Although 6 plants is only about one percent of the coal power plants in the U.S., these are some of the most polluting and inefficient plants so eliminating them has a bigger environmental impact than 1%. Because new coal plants are not cost competitive with gas and wind power when the capital costs and regulatory uncertainties of new coal are considered, these plant closures are part of a growing trend away from coal power in America.
New coal power plants are not being built and old plants are shutting down.
About 3 out of 4 U.S. coal power plants are over 30 years old using dirty, inefficient technology. These plants will be replaced over the next 20 years.
Moreover, environmental activists at Earth Justice are celebrating a successful legal challenge to the immediate expansion of a Kansas coal fired power plant. The judge is forcing the utility to determine the health and environmental costs before approval will be considered. Because credible conservative economists have determined that these costs are higher than the value of the power these plants produce, this may set a precedent for stopping new coal plants.
In his decision, Judge Emmett Sullivan emphasized that the expansion will need additional approval from the federal government as a result of changes to the project from earlier configurations. He enjoined the government from issuing any additional approvals pending a full “environmental impact statement” (“EIS”) disclosing all of the environmental and human health impacts of the project, which includes harm to human health as well as contribution to climate change. An EIS must also discuss “alternatives” to a proposed project, such as renewable energy projects and energy conservation.
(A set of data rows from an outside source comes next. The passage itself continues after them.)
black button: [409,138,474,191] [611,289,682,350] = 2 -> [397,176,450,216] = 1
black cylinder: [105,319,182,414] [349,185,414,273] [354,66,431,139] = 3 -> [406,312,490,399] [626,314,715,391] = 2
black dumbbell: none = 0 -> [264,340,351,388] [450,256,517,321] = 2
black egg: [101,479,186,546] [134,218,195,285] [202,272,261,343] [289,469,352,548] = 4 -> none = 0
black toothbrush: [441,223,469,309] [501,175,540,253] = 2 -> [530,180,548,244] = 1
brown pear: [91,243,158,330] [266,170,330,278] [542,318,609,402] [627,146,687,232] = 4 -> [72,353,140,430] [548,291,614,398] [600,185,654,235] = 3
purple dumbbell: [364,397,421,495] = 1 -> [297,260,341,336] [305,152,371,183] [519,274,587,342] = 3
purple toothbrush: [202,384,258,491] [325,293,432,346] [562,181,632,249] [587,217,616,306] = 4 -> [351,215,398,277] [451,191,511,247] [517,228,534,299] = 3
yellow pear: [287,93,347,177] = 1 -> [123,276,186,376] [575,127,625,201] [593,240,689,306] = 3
“The people of Kansas and downwind states will now get their legitimate public health concerns heard,” said Jan Hasselman of Earthjustice who led the lawsuit on behalf of the Sierra Club. “Once the facts of this dirty and dangerous project are exposed to the public, we think that the federal government will have to just say no.”
“The financial and public health risks involved in the development of this project have always made it a bad deal for those of us who will have to breathe dirty air and pay unnecessary costs for this coal plant,” said Lee Messenger of Garden City, an opponent of the expansion. “Sunflower needs to be accountable for the debt it has already created with its existing coal plant, not get in over its head again with another risky and unneeded coal plant."
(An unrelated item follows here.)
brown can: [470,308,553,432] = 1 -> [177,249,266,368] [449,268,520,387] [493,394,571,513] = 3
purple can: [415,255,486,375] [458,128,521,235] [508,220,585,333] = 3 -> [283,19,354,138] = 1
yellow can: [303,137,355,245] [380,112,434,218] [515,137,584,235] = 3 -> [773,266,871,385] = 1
“From a public health and environmental perspective, coal-fired power is the most expensive option available,” said Scott Allegrucci of Sierra Club’s Beyond Coal Campaign. “We are confident that once the environmental impacts of this plant are considered in light of alternatives, the project's impacts will be unacceptable and it will be rejected.”
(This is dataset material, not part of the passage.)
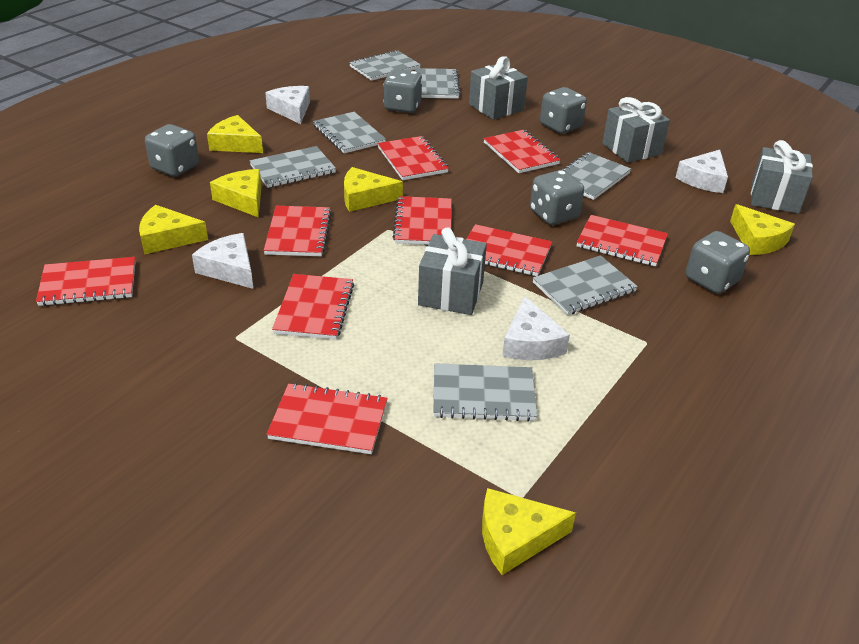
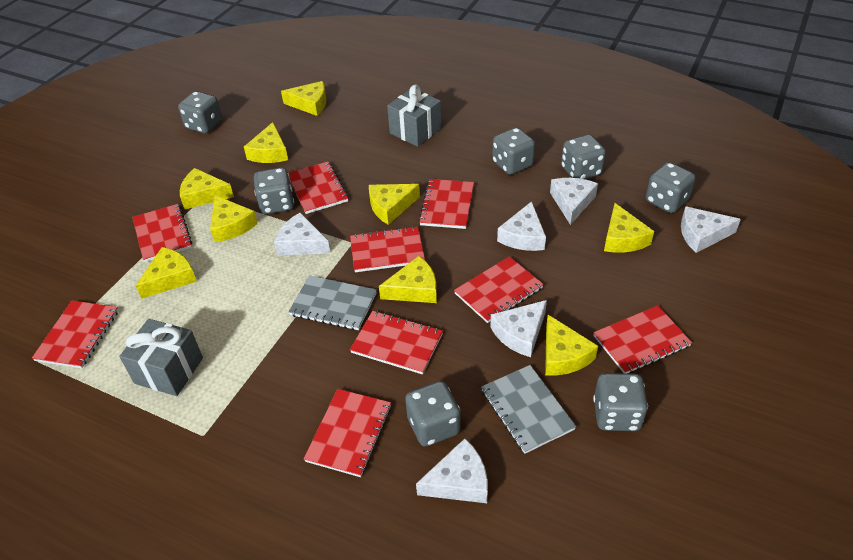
grey dice: [145,124,199,177] [384,69,423,113] [530,170,584,225] [540,87,587,134] [686,231,750,294] = 5 -> [178,91,222,134] [254,168,294,214] [405,381,461,447] [492,127,535,175] [561,134,606,180] [593,373,648,431] [646,162,696,213] = 7
grey gift: [418,227,487,315] [469,56,528,120] [602,97,670,163] [751,140,813,214] = 4 -> [119,319,203,396] [387,85,441,147] = 2
grey notebook: [249,146,336,188] [313,112,386,153] [349,50,421,81] [415,68,461,99] [433,363,537,421] [533,255,638,315] [561,152,631,200] = 7 -> [289,275,377,330] [481,365,576,454] = 2
white cheese: [192,233,253,289] [265,86,310,124] [502,296,570,360] [675,150,728,193] = 4 -> [274,212,331,255] [416,438,488,503] [490,300,547,357] [497,201,546,251] [550,178,598,225] [681,206,741,253] = 6
yellow cheese: [139,205,208,254] [207,115,263,153] [210,169,262,218] [344,167,403,212] [482,488,576,575] [730,204,795,255] = 6 -> [136,247,197,299] [180,168,234,209] [210,195,258,242] [244,122,288,163] [281,81,326,116] [369,184,420,225] [379,256,437,303] [545,315,598,375] [604,203,654,253] = 9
According to recent American Wind Energy Association fourth quarter data, Kansas has the largest number of wind projects under construction in the nation. This decision comes as utility companies and developers across the country are abandoning planned coal plants as unnecessary and too costly and are moving toward a greater reliance on clean energy.
In fact coal is costing Appalachia, where it is mined, more than it is worth, according to a recent Harvard study.
In Appalachian communities alone, public health burdens from coal mining cost $74.6 billion each year. Air pollutant emissions cost $187.5 billion, mercury emission impacts reach $29.3 billion, and greenhouse gas emissions (and accompanying climate change effects) from coal-fired plants costs between between $61.7 and $205.8 billion. And then there are the smaller costs--between $2.2 and $10 billion in impacts from land disturbances, and impacts from toxic spills, declines in property values, tourism loss, and crop damage.
If utilities are required to use the whole system costs of coal to gain approval, there will be no new coal fired power plants.